New Directions in Learning Theory

Partha Niyogi, PI

Goals:
The goals of this project were to pursue new frameworks, algorithms, analyses, and applications of machine learning. In particular, we chose to focus on a class of problems that involved the interplay between current learning theory and integration, geometry, and dynamics.

Significance: Machine learning is at the interface of statistics, computer science, and mathematics with implications for a range of scientific disciplines from cognitive science, linguistics, and biology.

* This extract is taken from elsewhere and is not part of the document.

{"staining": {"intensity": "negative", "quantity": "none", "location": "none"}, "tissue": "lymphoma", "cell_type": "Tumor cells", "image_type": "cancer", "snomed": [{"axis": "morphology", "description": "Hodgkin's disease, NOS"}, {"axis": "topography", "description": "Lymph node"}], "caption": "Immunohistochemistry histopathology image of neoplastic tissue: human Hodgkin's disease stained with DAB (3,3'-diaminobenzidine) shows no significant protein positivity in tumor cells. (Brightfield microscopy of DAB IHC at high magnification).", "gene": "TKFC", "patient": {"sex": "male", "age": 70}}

Accomplishments: We made progress on a number of fronts. One direction led us to pursue algorithms for high dimensional data analysis where the data was assumed to live in a low dimensional structure such as a manifold. We showed how to provably estimate various invariants of such manifolds such as their homology, operators on them such as the Laplace operator and the heat operator, and applied these ideas to design algorithms for a range of pattern recognition tasks. Another direction led us to consider a population of interacting learning agents that have been useful as models of sociolinguistic behavior as well as flocking in animals leading to a better understanding of principles of emergent behavior. A third direction led us to investigate various theoretical guarantees on learning algorithms to better understand fundamental limits. A fourth direction led us to consider various models of acoustic pattern recognition that may provide an alternative to current speech recognition technologies.